The literary device is defined as "the naming of a thing or action by a vocal imitation of the sound associated with it." As examples, Webster’s offers "buzz" and "hiss." A big bell "clangs." A little one "tinkles." As every child knows, the cow goes "moo" and the pig says "oink." We "bark" orders and "boo" villains.
A sound theory underlies the onomaht, i.e., that we read not only with our eyes but also with our ears. The smallest child, learning to read by reading about bees, needs no translation for "buzz." Subconsciously we hear the words on a printed page. Edgar Allan Poe wrote about the "tintinnabulation that so musically wells from the bells, bells, bells, bells, bells," et cetera, et damn cetera. Tennyson’s cannon "thundered." Byron heard a car "rattling o’er a stony street." Silently we heard the bells, the thunder, the rattle.

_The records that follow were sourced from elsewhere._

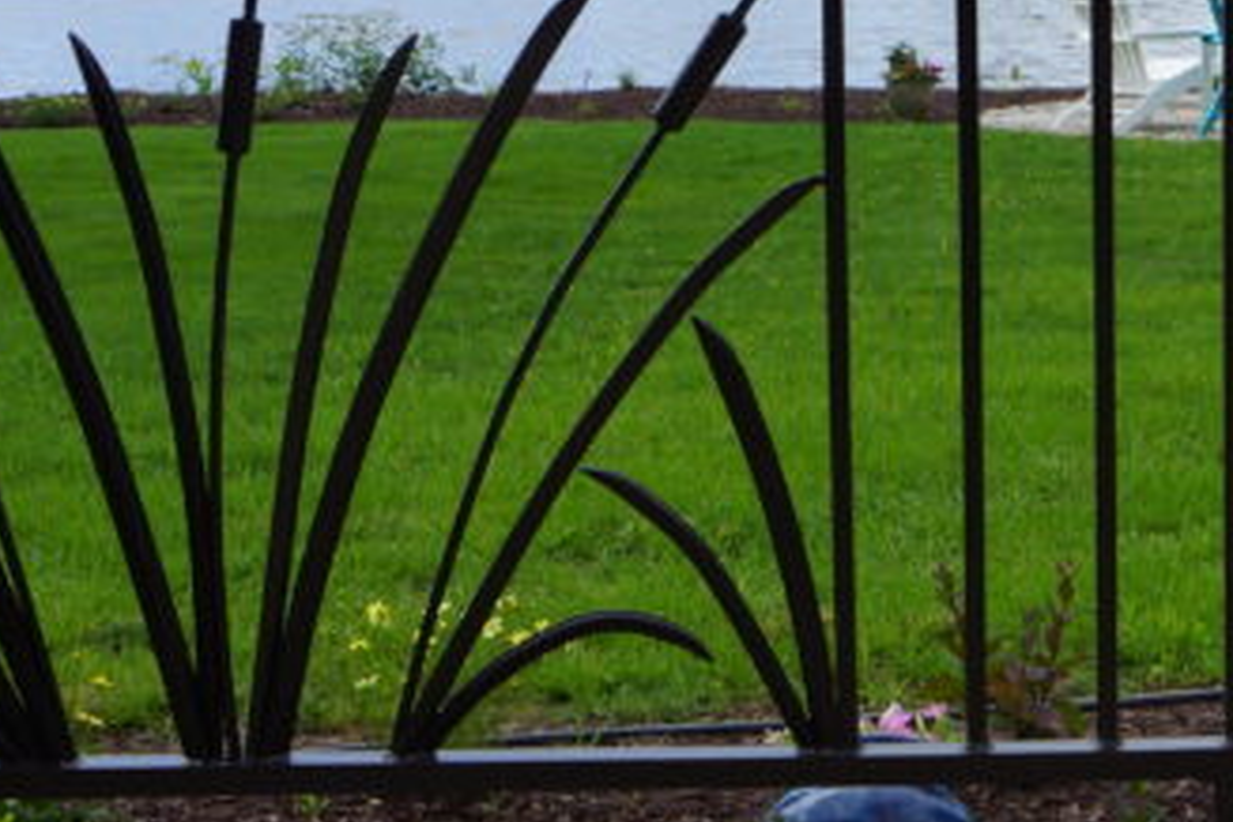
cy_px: 343
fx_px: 3219
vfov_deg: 14.5
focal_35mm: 94
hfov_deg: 20.9
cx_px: 1267
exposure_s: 1/125
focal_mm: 20
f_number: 13
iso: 100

Like every other device of the writing art, onomatopoeia can be overdone, but it is effective in creating mood or pace. If we skip through the alphabet we find plenty of words to slow the pace: balk, crawl, dawdle, hobble, jog, meander, pace, trudge, and so on, to vamp and barely waddle. These verbs just sound slow.
By the same token, the writer who wants to write "fast" has many choices. Her hero can bolt, dash, hurry or hustle. Lancelot raced from Gwen’s boudoir. He fled. He skedaddled! He scrammed! Great verbs. They sound fast. And for the record: The verb "to skedaddle" dates in English from 1861. "To scram" came along in 1928.

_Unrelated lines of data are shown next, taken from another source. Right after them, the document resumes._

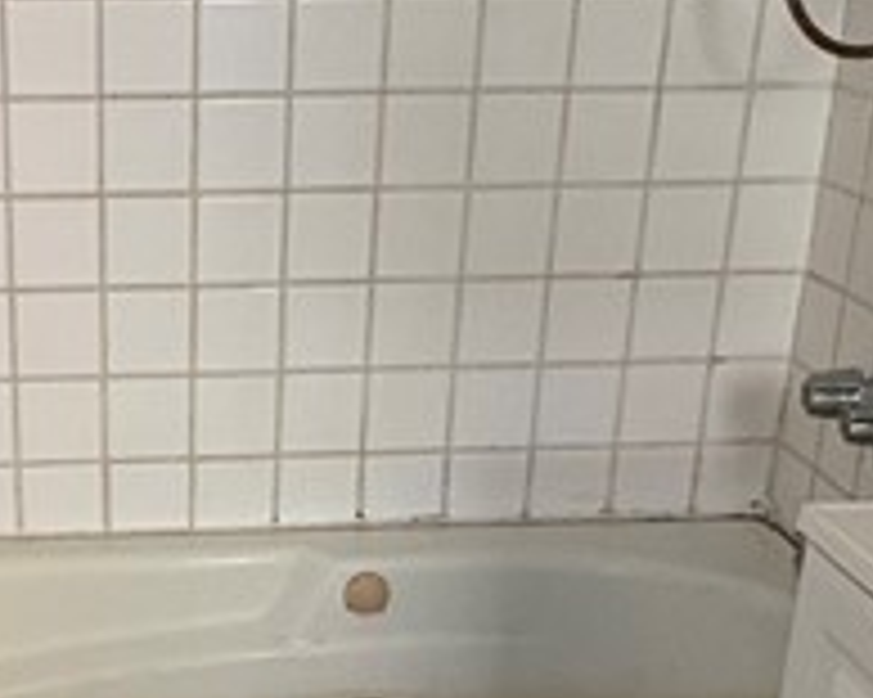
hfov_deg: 25.8
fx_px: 1859
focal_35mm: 72
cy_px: 739
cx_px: 130
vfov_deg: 20.4
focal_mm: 2.22
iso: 200
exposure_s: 1/60
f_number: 2.2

One has to wonder, when one has nothing else to wonder about, why almost all of the "ump" words sound unpleasant. Think of them: bump, clump, dump, frump, grump and hump. We ordinarily mess up if we jump to a conclusion. We are wary of a bodily lump. You will note that there is never just one mump — mumps always come in twos. This is very singular. We boo the ump. We pump out the basement and blow up a stump. We denigrate the mugwump (1884): He sits on the fence with his mug on one side and his wump on the other.
Why are some combinations of vowel and consonant so unpleasant? Think about the "ag" words. The bag woman is ragged. She’s a hag! The perilous cliff is jagged. A broken-down horse has been a "nag" since the 15th century. The verb "to nag" (constantly to complain, badger or annoy) dates only from 1828. It didn’t turn into a noun until 1925. The verb "to sag" (to droop, lose form or vigor) came from Norway in the 14th century. To "lag" appears in the early 1500s, to "gag" a century later.

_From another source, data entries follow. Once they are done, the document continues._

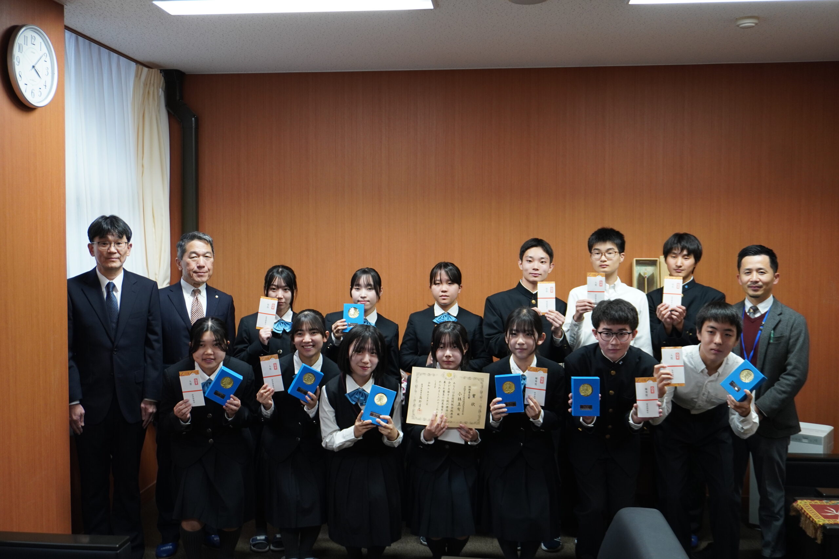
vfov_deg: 36.9
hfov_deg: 53.1
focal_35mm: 36
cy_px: 280
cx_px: 420
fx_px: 839
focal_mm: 24
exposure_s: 1/30
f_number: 4.5
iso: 640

Only two even moderately pleasant "ag" words come quickly to mind: wag and tag — and even these have their unpleasant aspects. A "wag" is a joker who’s not as funny as he thinks he is, and a "tag" can cost you 50 bucks for overparking in D.C. Did you know that "to gargle," the verb, dates from 1527? The noun didn’t appear until Listerine came along in 1629. I made that up.
There must be many onomahts that have a happy sound. What about the laugh words? Professor Rodale’s Synonym Finder gives us, alphabetically: cackle, chuckle, chortle, giggle, guffaw, haw-haw, snicker, snigger, titter, tee-hee and yuk-yuk. There’s also "to cachinnate" (1824), "to laugh loudly or immoderately," but "to cachinnate" lost its cachet in 1825 and hasn’t been heard from in years.